Rows from a dataset
##############################
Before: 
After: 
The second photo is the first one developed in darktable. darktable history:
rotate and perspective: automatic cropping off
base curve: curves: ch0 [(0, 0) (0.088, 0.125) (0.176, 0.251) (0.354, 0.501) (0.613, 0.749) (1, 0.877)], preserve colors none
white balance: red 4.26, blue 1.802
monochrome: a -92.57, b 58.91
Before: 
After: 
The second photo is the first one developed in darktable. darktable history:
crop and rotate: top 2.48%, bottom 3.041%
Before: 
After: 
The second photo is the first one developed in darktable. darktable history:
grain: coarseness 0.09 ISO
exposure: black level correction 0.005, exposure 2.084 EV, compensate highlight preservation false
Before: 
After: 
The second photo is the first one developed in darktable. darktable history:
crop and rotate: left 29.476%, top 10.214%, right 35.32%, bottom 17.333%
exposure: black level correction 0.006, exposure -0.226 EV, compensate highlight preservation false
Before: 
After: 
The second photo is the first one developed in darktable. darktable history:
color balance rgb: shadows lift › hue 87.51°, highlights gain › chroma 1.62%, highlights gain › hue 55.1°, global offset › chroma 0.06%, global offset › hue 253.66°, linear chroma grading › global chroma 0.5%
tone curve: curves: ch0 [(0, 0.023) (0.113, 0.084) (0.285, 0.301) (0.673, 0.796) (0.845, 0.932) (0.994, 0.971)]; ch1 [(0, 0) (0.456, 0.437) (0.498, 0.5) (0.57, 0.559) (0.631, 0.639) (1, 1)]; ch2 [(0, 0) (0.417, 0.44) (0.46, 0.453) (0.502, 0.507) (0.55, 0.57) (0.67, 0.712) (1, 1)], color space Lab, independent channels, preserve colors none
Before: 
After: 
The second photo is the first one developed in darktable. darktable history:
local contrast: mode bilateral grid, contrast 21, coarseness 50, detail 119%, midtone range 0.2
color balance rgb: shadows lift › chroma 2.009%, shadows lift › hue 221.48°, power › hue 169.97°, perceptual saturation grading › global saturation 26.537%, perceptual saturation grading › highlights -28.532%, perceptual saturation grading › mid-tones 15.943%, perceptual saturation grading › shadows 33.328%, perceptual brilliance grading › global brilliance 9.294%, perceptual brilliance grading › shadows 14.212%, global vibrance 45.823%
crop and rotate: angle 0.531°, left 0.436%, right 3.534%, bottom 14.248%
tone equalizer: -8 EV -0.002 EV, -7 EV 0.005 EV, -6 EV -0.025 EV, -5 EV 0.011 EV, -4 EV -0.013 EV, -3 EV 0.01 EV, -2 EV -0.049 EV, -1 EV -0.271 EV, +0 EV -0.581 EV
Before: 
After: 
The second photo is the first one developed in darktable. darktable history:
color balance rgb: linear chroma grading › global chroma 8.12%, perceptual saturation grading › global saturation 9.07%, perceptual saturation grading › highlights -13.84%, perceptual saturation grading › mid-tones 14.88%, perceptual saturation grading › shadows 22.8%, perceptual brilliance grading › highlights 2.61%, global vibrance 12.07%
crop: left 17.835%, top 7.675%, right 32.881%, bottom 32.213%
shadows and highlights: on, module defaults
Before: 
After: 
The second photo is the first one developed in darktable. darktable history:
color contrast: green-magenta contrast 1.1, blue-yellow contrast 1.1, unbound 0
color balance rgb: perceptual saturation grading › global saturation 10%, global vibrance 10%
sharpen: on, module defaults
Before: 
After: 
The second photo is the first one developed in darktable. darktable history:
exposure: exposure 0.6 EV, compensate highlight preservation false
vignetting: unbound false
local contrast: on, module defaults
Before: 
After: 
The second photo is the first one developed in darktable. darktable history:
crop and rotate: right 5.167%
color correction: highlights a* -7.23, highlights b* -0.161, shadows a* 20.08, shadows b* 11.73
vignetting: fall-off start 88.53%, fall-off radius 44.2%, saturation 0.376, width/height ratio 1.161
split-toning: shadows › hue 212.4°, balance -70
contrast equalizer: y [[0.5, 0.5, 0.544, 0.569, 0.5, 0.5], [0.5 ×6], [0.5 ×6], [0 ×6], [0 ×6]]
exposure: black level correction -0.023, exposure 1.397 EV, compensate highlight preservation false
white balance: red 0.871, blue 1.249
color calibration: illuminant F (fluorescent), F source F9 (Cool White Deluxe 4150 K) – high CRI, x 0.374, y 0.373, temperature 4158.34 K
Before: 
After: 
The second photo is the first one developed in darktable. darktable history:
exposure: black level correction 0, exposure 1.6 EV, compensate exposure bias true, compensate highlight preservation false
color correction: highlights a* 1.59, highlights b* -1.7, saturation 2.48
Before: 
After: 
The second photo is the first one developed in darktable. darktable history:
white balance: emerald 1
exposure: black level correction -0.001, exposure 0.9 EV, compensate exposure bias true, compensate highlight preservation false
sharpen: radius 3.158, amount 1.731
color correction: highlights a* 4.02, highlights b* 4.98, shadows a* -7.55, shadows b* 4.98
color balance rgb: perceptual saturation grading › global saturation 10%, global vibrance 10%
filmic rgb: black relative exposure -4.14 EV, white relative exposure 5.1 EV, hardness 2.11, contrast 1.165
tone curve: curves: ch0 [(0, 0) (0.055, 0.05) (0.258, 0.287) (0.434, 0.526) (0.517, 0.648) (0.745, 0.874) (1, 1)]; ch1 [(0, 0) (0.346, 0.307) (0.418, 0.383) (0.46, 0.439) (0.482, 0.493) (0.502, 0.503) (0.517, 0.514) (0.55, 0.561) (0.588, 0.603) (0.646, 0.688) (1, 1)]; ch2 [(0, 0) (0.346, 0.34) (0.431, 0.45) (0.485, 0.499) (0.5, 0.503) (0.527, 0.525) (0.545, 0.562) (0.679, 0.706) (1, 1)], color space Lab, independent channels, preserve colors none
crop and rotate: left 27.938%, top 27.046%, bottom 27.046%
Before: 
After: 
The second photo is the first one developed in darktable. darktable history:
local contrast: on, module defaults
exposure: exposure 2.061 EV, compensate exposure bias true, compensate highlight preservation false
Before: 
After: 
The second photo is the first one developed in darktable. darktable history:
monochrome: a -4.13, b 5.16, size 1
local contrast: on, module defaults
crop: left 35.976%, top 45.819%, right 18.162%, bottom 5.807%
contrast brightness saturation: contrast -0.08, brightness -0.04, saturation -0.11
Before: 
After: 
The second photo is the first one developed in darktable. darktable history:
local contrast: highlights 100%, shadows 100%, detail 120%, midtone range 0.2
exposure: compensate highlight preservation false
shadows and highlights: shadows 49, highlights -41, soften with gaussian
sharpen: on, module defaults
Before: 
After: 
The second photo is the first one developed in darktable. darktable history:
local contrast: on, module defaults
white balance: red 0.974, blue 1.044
##############################
_Exercise objective_
Please rewrite the lines of the material above, swapping "developed" for "edited" everywhere it occurs and leaving everything else untouched.

_Solution for this problem_
Before: 
After: 
The second photo is the first one edited in darktable. darktable history:
rotate and perspective: automatic cropping off
base curve: curves: ch0 [(0, 0) (0.088, 0.125) (0.176, 0.251) (0.354, 0.501) (0.613, 0.749) (1, 0.877)], preserve colors none
white balance: red 4.26, blue 1.802
monochrome: a -92.57, b 58.91
Before: 
After: 
The second photo is the first one edited in darktable. darktable history:
crop and rotate: top 2.48%, bottom 3.041%
Before: 
After: 
The second photo is the first one edited in darktable. darktable history:
grain: coarseness 0.09 ISO
exposure: black level correction 0.005, exposure 2.084 EV, compensate highlight preservation false
Before: 
After: 
The second photo is the first one edited in darktable. darktable history:
crop and rotate: left 29.476%, top 10.214%, right 35.32%, bottom 17.333%
exposure: black level correction 0.006, exposure -0.226 EV, compensate highlight preservation false
Before: 
After: 
The second photo is the first one edited in darktable. darktable history:
color balance rgb: shadows lift › hue 87.51°, highlights gain › chroma 1.62%, highlights gain › hue 55.1°, global offset › chroma 0.06%, global offset › hue 253.66°, linear chroma grading › global chroma 0.5%
tone curve: curves: ch0 [(0, 0.023) (0.113, 0.084) (0.285, 0.301) (0.673, 0.796) (0.845, 0.932) (0.994, 0.971)]; ch1 [(0, 0) (0.456, 0.437) (0.498, 0.5) (0.57, 0.559) (0.631, 0.639) (1, 1)]; ch2 [(0, 0) (0.417, 0.44) (0.46, 0.453) (0.502, 0.507) (0.55, 0.57) (0.67, 0.712) (1, 1)], color space Lab, independent channels, preserve colors none
Before: 
After: 
The second photo is the first one edited in darktable. darktable history:
local contrast: mode bilateral grid, contrast 21, coarseness 50, detail 119%, midtone range 0.2
color balance rgb: shadows lift › chroma 2.009%, shadows lift › hue 221.48°, power › hue 169.97°, perceptual saturation grading › global saturation 26.537%, perceptual saturation grading › highlights -28.532%, perceptual saturation grading › mid-tones 15.943%, perceptual saturation grading › shadows 33.328%, perceptual brilliance grading › global brilliance 9.294%, perceptual brilliance grading › shadows 14.212%, global vibrance 45.823%
crop and rotate: angle 0.531°, left 0.436%, right 3.534%, bottom 14.248%
tone equalizer: -8 EV -0.002 EV, -7 EV 0.005 EV, -6 EV -0.025 EV, -5 EV 0.011 EV, -4 EV -0.013 EV, -3 EV 0.01 EV, -2 EV -0.049 EV, -1 EV -0.271 EV, +0 EV -0.581 EV
Before: 
After: 
The second photo is the first one edited in darktable. darktable history:
color balance rgb: linear chroma grading › global chroma 8.12%, perceptual saturation grading › global saturation 9.07%, perceptual saturation grading › highlights -13.84%, perceptual saturation grading › mid-tones 14.88%, perceptual saturation grading › shadows 22.8%, perceptual brilliance grading › highlights 2.61%, global vibrance 12.07%
crop: left 17.835%, top 7.675%, right 32.881%, bottom 32.213%
shadows and highlights: on, module defaults
Before: 
After: 
The second photo is the first one edited in darktable. darktable history:
color contrast: green-magenta contrast 1.1, blue-yellow contrast 1.1, unbound 0
color balance rgb: perceptual saturation grading › global saturation 10%, global vibrance 10%
sharpen: on, module defaults
Before: 
After: 
The second photo is the first one edited in darktable. darktable history:
exposure: exposure 0.6 EV, compensate highlight preservation false
vignetting: unbound false
local contrast: on, module defaults
Before: 
After: 
The second photo is the first one edited in darktable. darktable history:
crop and rotate: right 5.167%
color correction: highlights a* -7.23, highlights b* -0.161, shadows a* 20.08, shadows b* 11.73
vignetting: fall-off start 88.53%, fall-off radius 44.2%, saturation 0.376, width/height ratio 1.161
split-toning: shadows › hue 212.4°, balance -70
contrast equalizer: y [[0.5, 0.5, 0.544, 0.569, 0.5, 0.5], [0.5 ×6], [0.5 ×6], [0 ×6], [0 ×6]]
exposure: black level correction -0.023, exposure 1.397 EV, compensate highlight preservation false
white balance: red 0.871, blue 1.249
color calibration: illuminant F (fluorescent), F source F9 (Cool White Deluxe 4150 K) – high CRI, x 0.374, y 0.373, temperature 4158.34 K
Before: 
After: 
The second photo is the first one edited in darktable. darktable history:
exposure: black level correction 0, exposure 1.6 EV, compensate exposure bias true, compensate highlight preservation false
color correction: highlights a* 1.59, highlights b* -1.7, saturation 2.48
Before: 
After: 
The second photo is the first one edited in darktable. darktable history:
white balance: emerald 1
exposure: black level correction -0.001, exposure 0.9 EV, compensate exposure bias true, compensate highlight preservation false
sharpen: radius 3.158, amount 1.731
color correction: highlights a* 4.02, highlights b* 4.98, shadows a* -7.55, shadows b* 4.98
color balance rgb: perceptual saturation grading › global saturation 10%, global vibrance 10%
filmic rgb: black relative exposure -4.14 EV, white relative exposure 5.1 EV, hardness 2.11, contrast 1.165
tone curve: curves: ch0 [(0, 0) (0.055, 0.05) (0.258, 0.287) (0.434, 0.526) (0.517, 0.648) (0.745, 0.874) (1, 1)]; ch1 [(0, 0) (0.346, 0.307) (0.418, 0.383) (0.46, 0.439) (0.482, 0.493) (0.502, 0.503) (0.517, 0.514) (0.55, 0.561) (0.588, 0.603) (0.646, 0.688) (1, 1)]; ch2 [(0, 0) (0.346, 0.34) (0.431, 0.45) (0.485, 0.499) (0.5, 0.503) (0.527, 0.525) (0.545, 0.562) (0.679, 0.706) (1, 1)], color space Lab, independent channels, preserve colors none
crop and rotate: left 27.938%, top 27.046%, bottom 27.046%
Before: 
After: 
The second photo is the first one edited in darktable. darktable history:
local contrast: on, module defaults
exposure: exposure 2.061 EV, compensate exposure bias true, compensate highlight preservation false
Before: 
After: 
The second photo is the first one edited in darktable. darktable history:
monochrome: a -4.13, b 5.16, size 1
local contrast: on, module defaults
crop: left 35.976%, top 45.819%, right 18.162%, bottom 5.807%
contrast brightness saturation: contrast -0.08, brightness -0.04, saturation -0.11
Before: 
After: 
The second photo is the first one edited in darktable. darktable history:
local contrast: highlights 100%, shadows 100%, detail 120%, midtone range 0.2
exposure: compensate highlight preservation false
shadows and highlights: shadows 49, highlights -41, soften with gaussian
sharpen: on, module defaults
Before: 
After: 
The second photo is the first one edited in darktable. darktable history:
local contrast: on, module defaults
white balance: red 0.974, blue 1.044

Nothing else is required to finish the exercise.